ASSIGNMENT
Give all of the data again exactly as written, omitting every image.

SOURCE MATERIAL

#####

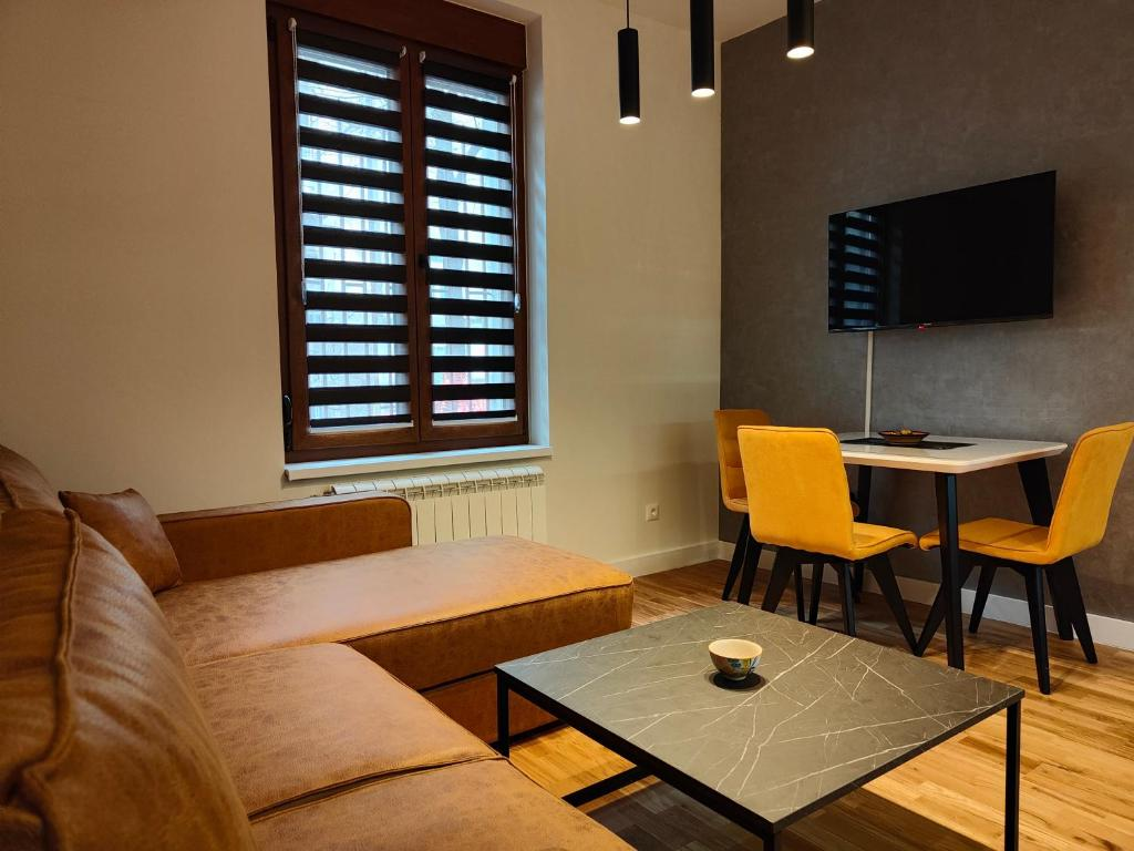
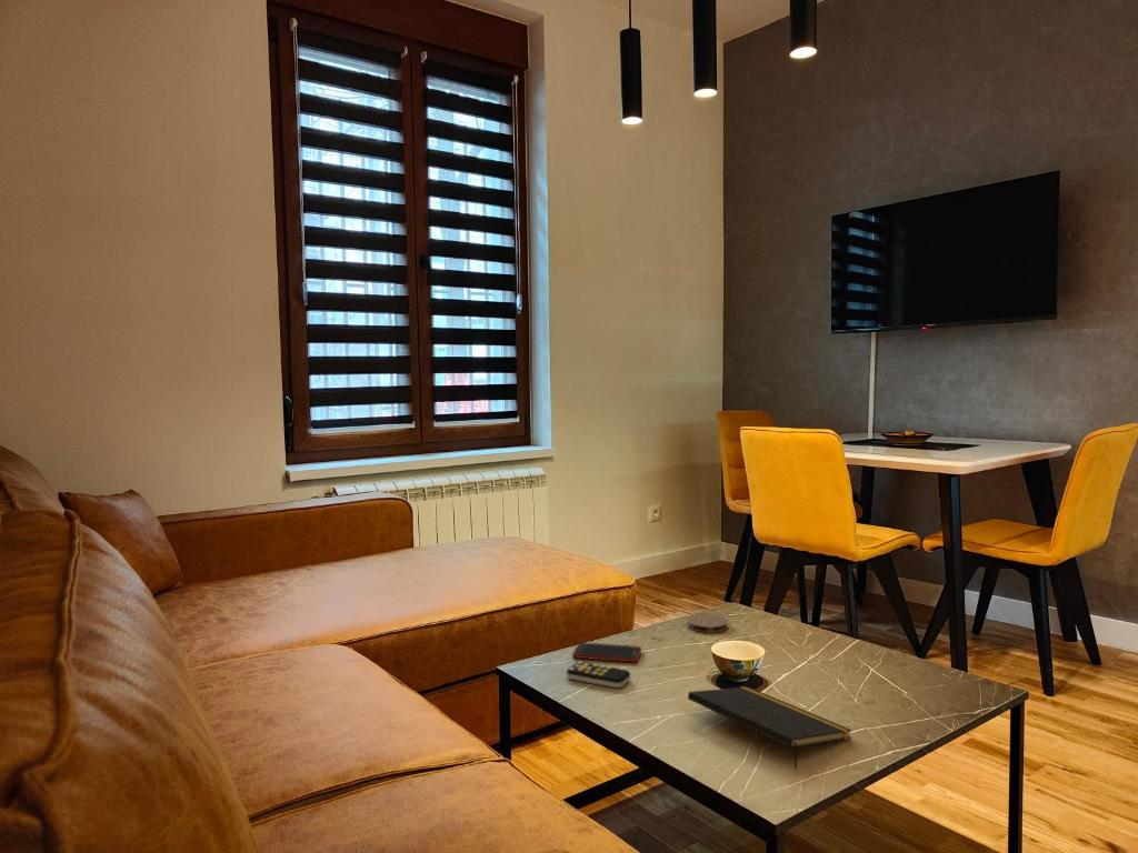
+ notepad [687,685,854,770]
+ coaster [686,613,729,633]
+ remote control [566,661,631,689]
+ cell phone [571,642,642,663]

#####

RESULT
+ notepad [687,685,854,770]
+ coaster [686,613,729,633]
+ remote control [566,661,631,689]
+ cell phone [571,642,642,663]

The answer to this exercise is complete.